Le Monde des religions, mars-avril 2006 —

Peut-on rire des religions ? Au Monde des Religions, où nous sommes constamment confrontés à cette question, nous répondons oui, cent fois oui. Les croyances et les comportements religieux ne sont pas au-dessus de l’humour, ils ne sont pas au-dessus du rire et de la caricature critique, et nous avons donc choisi dès le départ, sans hésitation, d’introduire dans ce magazine des dessins humoristiques. Des garde-fous existent pour contenir les dérapages les plus graves : les lois condamnant le racisme et l’antisémitisme, l’incitation à la haine, la diffamation des individus. Est-il pour autant opportun de publier tout ce qui ne tomberait pas sous le coup de la loi ? Je ne le pense pas.

Nous nous sommes toujours refusés à publier un dessin bête et méchant, qui ne délivre aucun message donnant à réfléchir, mais qui vise seulement à blesser ou à détourner de manière gratuite une croyance religieuse, ou bien encore qui confonde tous les croyants d’une religion, par exemple à travers la figure de son fondateur ou de son symbole emblématique. Nous avons publié des dessins dénonçant les prêtres pédophiles, mais non des dessins montrant Jésus en prédateur pédophile.
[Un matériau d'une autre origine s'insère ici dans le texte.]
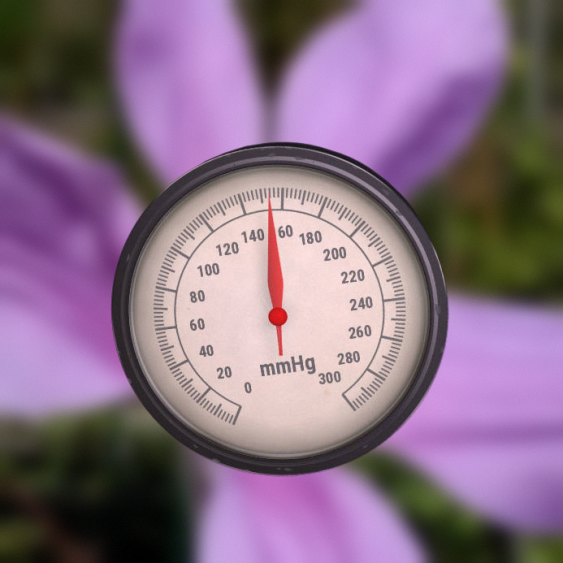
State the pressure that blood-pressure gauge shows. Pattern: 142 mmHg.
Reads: 154 mmHg
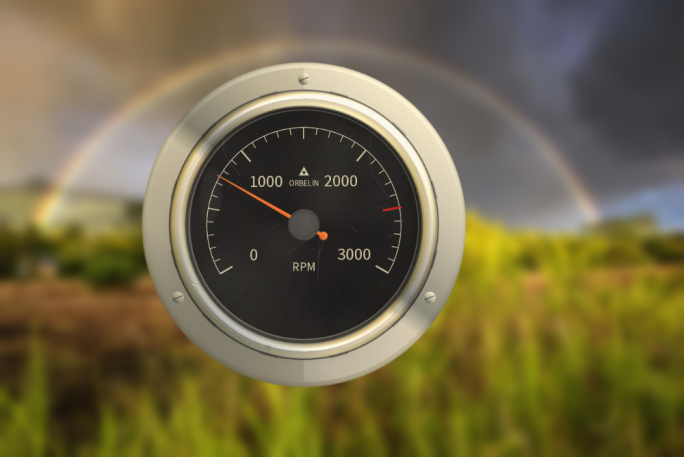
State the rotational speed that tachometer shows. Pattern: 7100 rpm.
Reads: 750 rpm
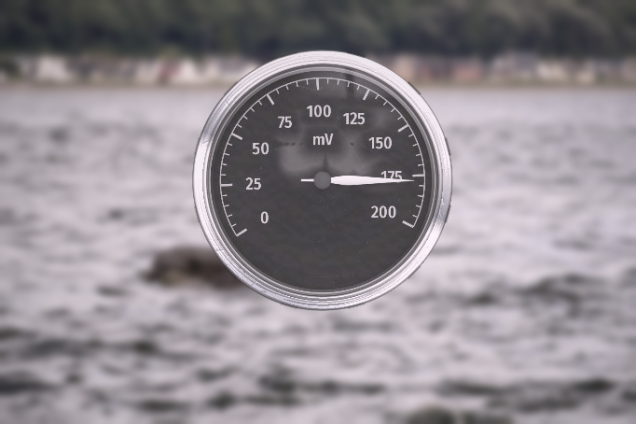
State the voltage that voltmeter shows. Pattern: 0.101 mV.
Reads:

Le message aurait été : tous les chrétiens sont des pédophiles en puissance. De même, nous avons caricaturé des imams et des rabbins fanatiques, mais jamais nous ne publierons un dessin montrant Mohammed en poseur de bombe ou Moïse en assassin d’enfant palestinien. Nous refusons de laisser entendre que tous les musulmans sont des terroristes ou tous les juifs des tueurs d’innocents.

J’ajouterais qu’un directeur de journal ne peut faire abstraction des enjeux contemporains. Sa responsabilité morale et politique va au-delà du cadre juridique démocratique. Etre responsable, ce n’est pas simplement respecter les lois. C’est aussi faire preuve de compréhension et de conscience politique. Publier des dessins islamophobes dans le contexte actuel, c’est attiser inutilement les tensions et apporter de l’eau au moulin des extrémistes de tous bords. Certes, les représailles violentes sont inacceptables. Elles donnent d’ailleurs une image bien plus caricaturale de l’islam que tous les dessins incriminés et nombreux sont les musulmans qui s’en désolent. Certes, nous ne pouvons guère plus accepter de nous plier aux règles d’une culture qui interdirait toute critique de la religion. Certes, encore, nous ne pouvons oublier, ni tolérer, la violence des dessins antisémites publiés quasiment quotidiennement dans la plupart des pays arabes. Mais toutes ces raisons ne doivent pas nous servir d’alibi pour adopter une attitude provocatrice, agressive ou méprisante : ce serait faire fi des valeurs humanistes, d’inspiration religieuse ou laïque, qui fondent la civilisation dont nous nous réclamons avec fierté. Et si le vrai clivage n’était pas, contrairement à ce que l’on veut nous faire croire, entre l’Occident et le monde musulman, mais plutôt entre ceux qui, dans chacun de ces deux mondes, souhaitent l’affrontement et attisent le feu, ou, au contraire, ceux qui, sans nier ou minimiser les divergences culturelles, tentent d’instaurer un dialogue critique et respectueux, c’est-à-dire constructif et responsable.

Le Monde des religions, mars-avril 2006.